2. Na fundamentação do acórdão escreveu-se o seguinte:

"3 - Referiu-se no acórdão desta Secção de 20 de junho de 2012, proferido no processo n.º 347/10.8TTVNG.P1.S1, sobre a interrupção do prazo de prescrição, o seguinte:

«Por sua vez, a propositura de ações destinadas a obter o reconhecimento de direitos subjetivos – e a acionar o seu exercício – desencadeia, de forma mediata ou imediata, determinados efeitos de natureza substantiva. Um desses efeitos mediatos consiste na interrupção da prescrição, conforme estatui o art. 323º do Código Civil, aplicável subsidiariamente, que no seu n.º 1 dispõe que “A prescrição interrompe-se pela citação ou notificação judicial de qualquer ato que exprima, direta ou indiretamente, a intenção de exercer o direito, seja qual for o processo a que o ato pertence e ainda que o tribunal seja incompetente”.

E o seu n.º 2 estabelece, que “Se a citação ou notificação se não fizer dentro de cinco dias depois de ter sido requerida, por causa não imputável ao requerente, tem-se a prescrição por interrompida logo que decorram os cinco dias”.

Se for feita uma retrospetiva da evolução histórica sobre as disposições que regeram esta matéria, constata-se que o legislador sempre considerou assente o princípio de que a prescrição se interrompe pela citação, mas evoluiu para a consideração de que a citação tardia não imputável ao autor não o deveria prejudicar.[...]

“Assim, o efeito interruptivo estabelecido no n.º 2 do art.º 323º citado, pressupõe a concorrência de três requisitos:

- que o prazo prescricional ainda esteja a decorrer e assim se mantenha nos cinco dias posteriores à propositura da ação;

- que a citação não tenha sido realizada nesse prazo de cinco dias;

- que o retardamento na efetivação desse ato não seja imputável ao Autor.

É dizer que aquele benefício, assim concedido ao credor, exige necessariamente – para além da verificação daqueles dois primeiros requisitos – que o demandante não tenha adjetivamente contribuído para que a informação não chegasse ao demandado no sobredito prazo de cinco dias; caso contrário, isto é, se a demora lhe for imputável, a lei retira-lhe o ficcionado benefício e manda atender, sem mais, à data da efetiva prática do ato informativo”.»

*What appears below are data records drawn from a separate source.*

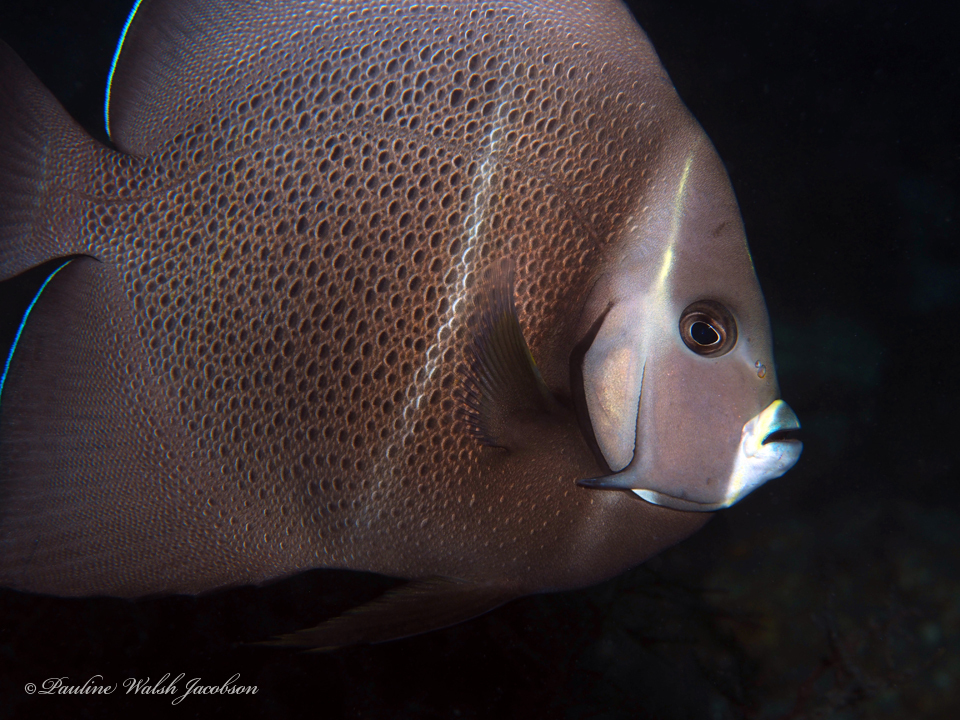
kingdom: Animalia
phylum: Chordata
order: Perciformes
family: Pomacanthidae
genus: Pomacanthus
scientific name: Pomacanthus arcuatus
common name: Gray angelfish
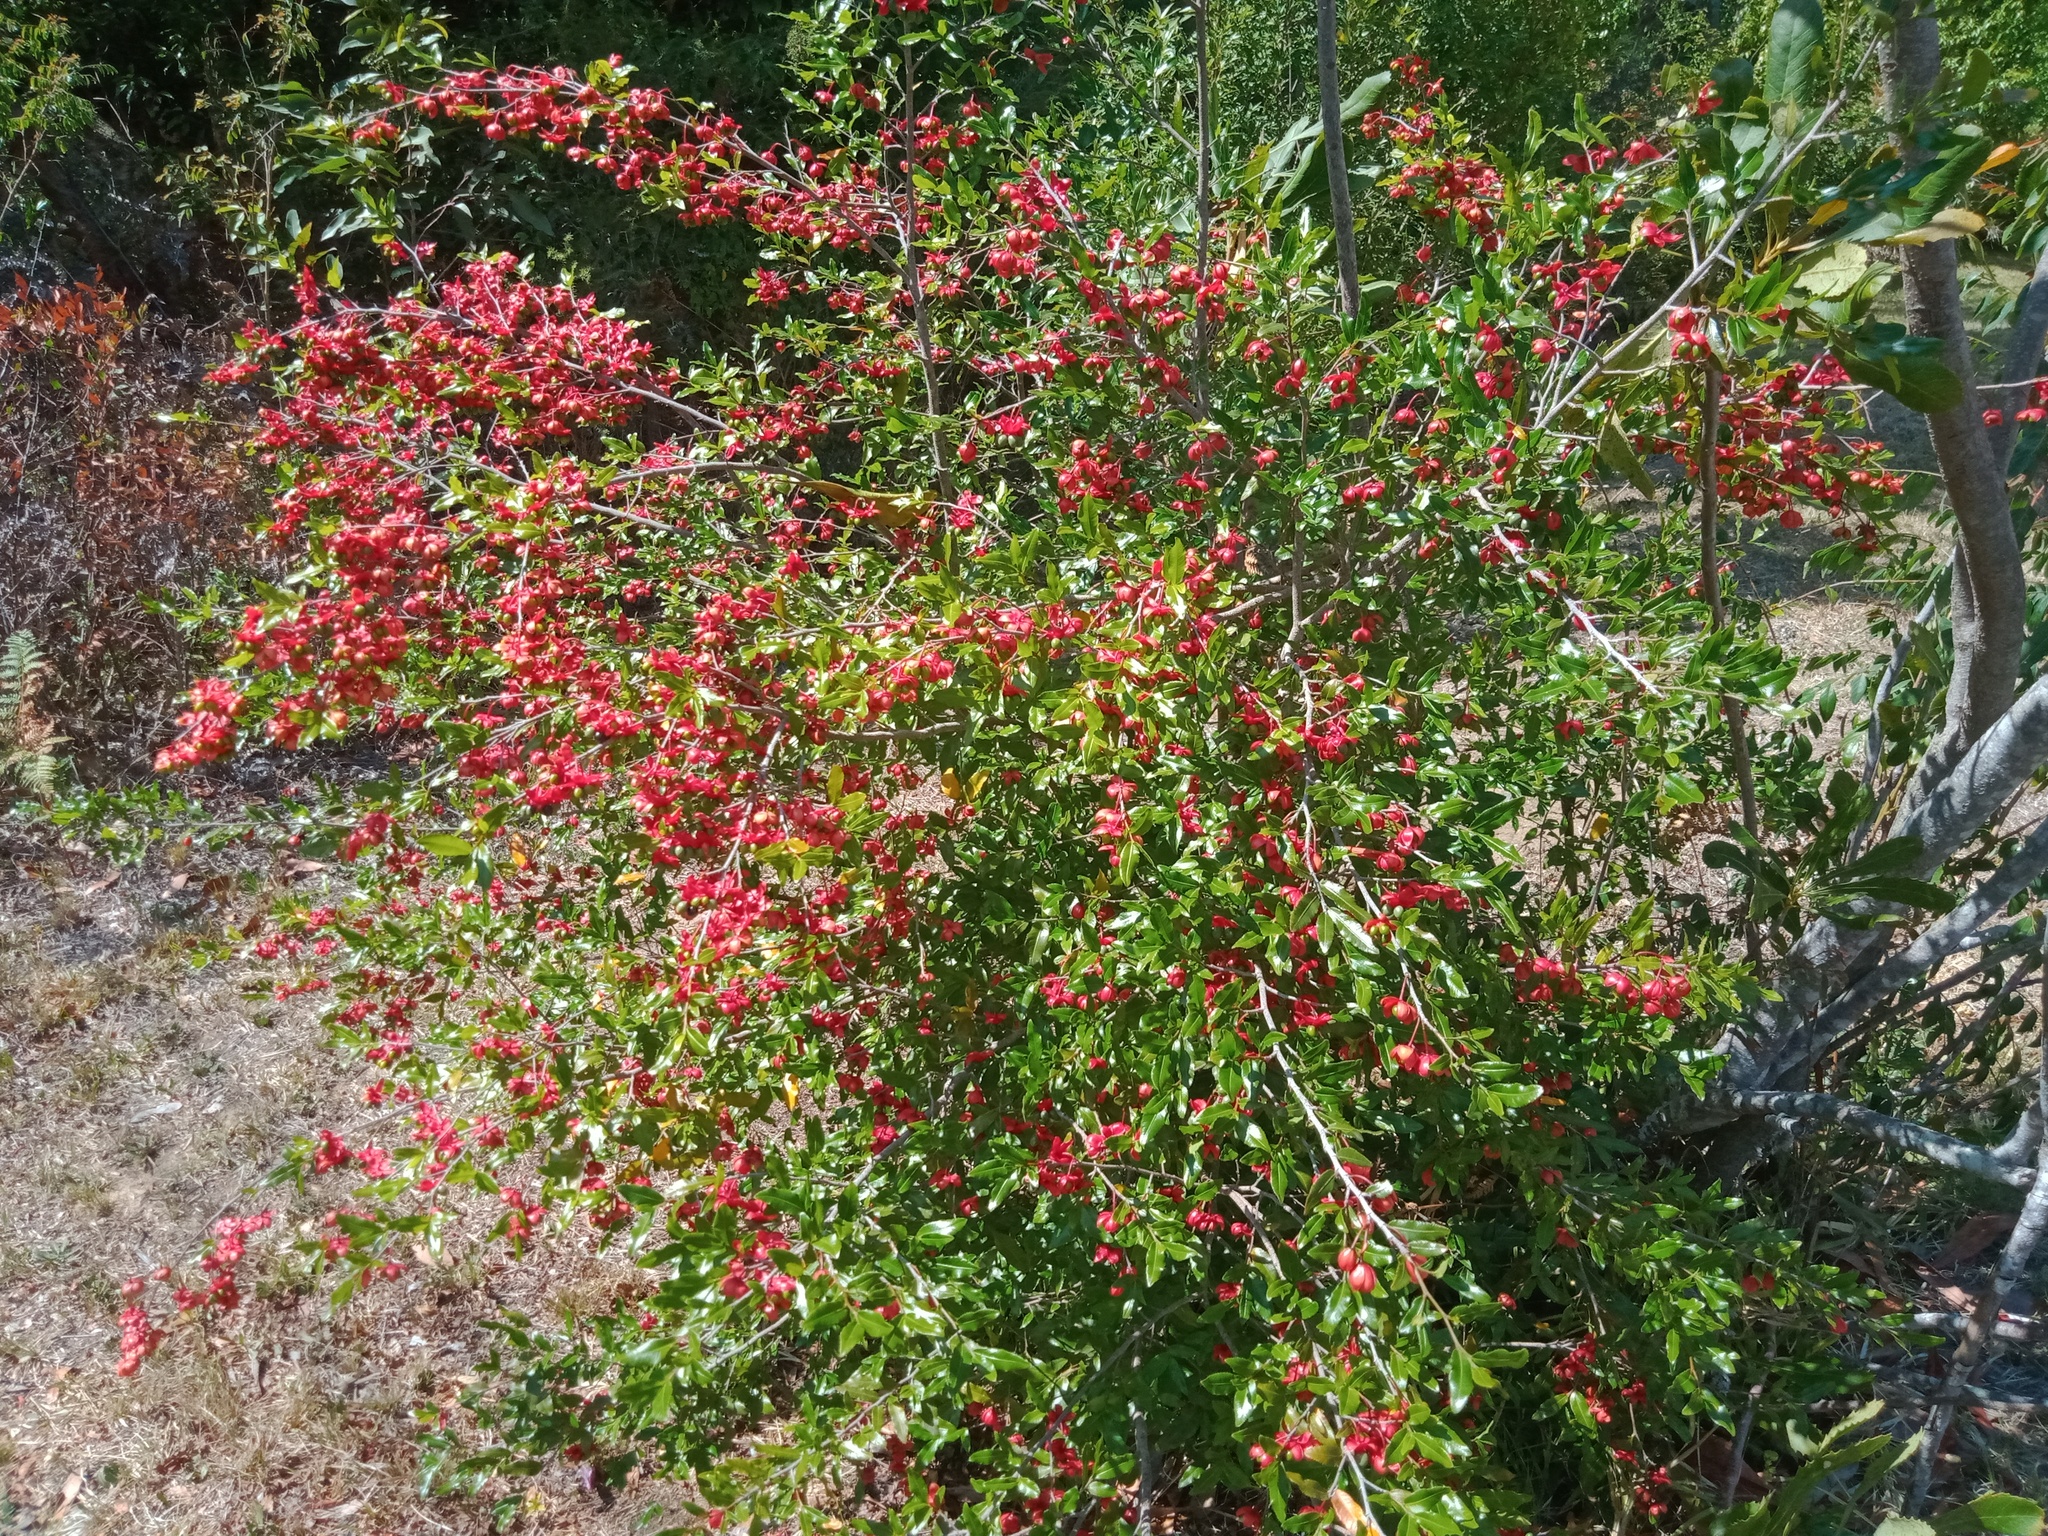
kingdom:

4 - Conforme resulta do n.º 4 do artigo 33º da Lei nº 34/2004, de 29 de julho, com as alterações introduzidas pela Lei nº 47/2007, de 29 de julho, (Lei do Acesso ao Direito e aos Tribunais) e sob a epígrafe «Prazo de propositura da ação», «a ação considera-‑se proposta na data em que for apresentado o pedido de nomeação de patrono».

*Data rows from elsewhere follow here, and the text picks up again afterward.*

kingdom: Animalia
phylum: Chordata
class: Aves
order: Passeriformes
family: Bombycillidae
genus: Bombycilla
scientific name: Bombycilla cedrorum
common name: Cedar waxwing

Assente que a ação se tem de considerar proposta na data em que é apresentado o requerimento de concessão de apoio judiciário, passa a funcionar a presunção decorrente do artigo n.º 2 do artigo 323.º do Código Civil, nos termos do qual «se a citação ou notificação não se fizer dentro de cinco dias depois de ter sido requerida, por causa não imputável ao requerente, tem-se a prescrição por interrompida logo que decorram os cinco dias», ou seja no dia 5 de agosto de 2013.

Neste sentido considerou-se no acórdão desta Secção de 17 de abril de 2013, proferido na revista n.º 36/12.9TTPRT.S1 [...], que «por outro lado, quando o regime aplicável for o da prescrição, não basta a instauração da ação dentro do prazo, pois o prazo de prescrição só se interrompe com a citação, ou com a notificação de qualquer ato que exprima, direta ou indiretamente, a intenção de exercer o direito, conforme estabelece o artigo 323º, n.º 1 do Código Civil. 
 
De qualquer forma, o legislador, partindo do pressuposto que, em condições de normalidade, a citação se fará em regra cinco dias depois de ter sido requerida, ficcionou que a prescrição se tem por interrompida decorridos esses cinco dias, conforme resulta do n.º 2 do referido artigo 323° do Código Civil». [...]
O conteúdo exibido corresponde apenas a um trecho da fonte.